The Borscht Belt is Dead/Long Live the Borscht Belt!

Graphic by Angelie Zaslavsky
When it comes to Catskills tourism, it seems that everything old is news again. The mountainous region of upstate New York is trying to unbuckle itself from its “borscht belt” pigeonhole as a destination for Jewish city families by girding itself with new amenities to attract a hip and with-it tourist of today. The story’s got all the makings of a classic travel trend article–so classic, in fact, that it’s been written about once a decade since 1974.
A piece in this Tuesday’s New York Times called for “trout fishing [and] artisanal cheese.” Ten years ago, it was “meditation, yoga, and brown rice.” The watchwords of the brief 1980’s renaissance were second homes, swamis, and studio space, and in 1974, landowners in the southern Catskills cast envy on the larger resorts and lamented a lack of appeal in their forests and fields. Yet it was only two years earlier that halcyon days of art auctions, dance lessons, and saunas were still going strong throughout the area: “[resort owners’] volume of business has grown with every passing year”.
Even as the ranks of Orthodox Jewish vacationers swell, travel analysts fret that the stale image of yuk-yuk comedians and musty bungalows is keeping more mainstream tourists at arm’s length. And it’s clear that even before our brand-is-everything age, the story’s been that “Catskills” is unsexy as it is unshakable (and it doesn’t help that the dread “borscht belt” is an appellation so appealingly alliterative that no journalist can resist slipping it into the lede).

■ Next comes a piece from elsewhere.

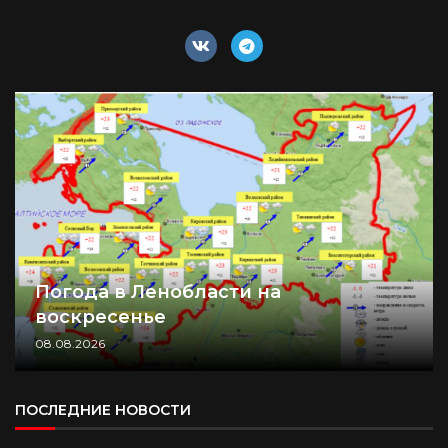
Погода в Ленобласти на
воскресенье
08.08.2026
ПОСЛЕДНИЕ НОВОСТИ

Looking back, it’s no wonder that this is where stuck-in-time folk hero Rip Van Winkle took his famous snooze. But no twenty-year nap will give the mountains the wrinkle in time it needs to weather a dry spell. Generation after generation, news cycle after news cycle, the Catskills’ beet-stained reputation just won’t budge. So why not embrace it? Maybe all today’s hipster travelers need is a place away from the city to exercise their ironic love for the outdated and obscure with the necessary updates to feel fresh. Keep the old-school style in the Catskills and who knows what will flourish–just make sure the borscht is vegan and locally grown and urban snobs will clamor to claim they were Catskills connoisseurs “before it was cool.” Just print up some brochures with the (almost) words of Rodney Dangerfield: “take a vacation here–please!”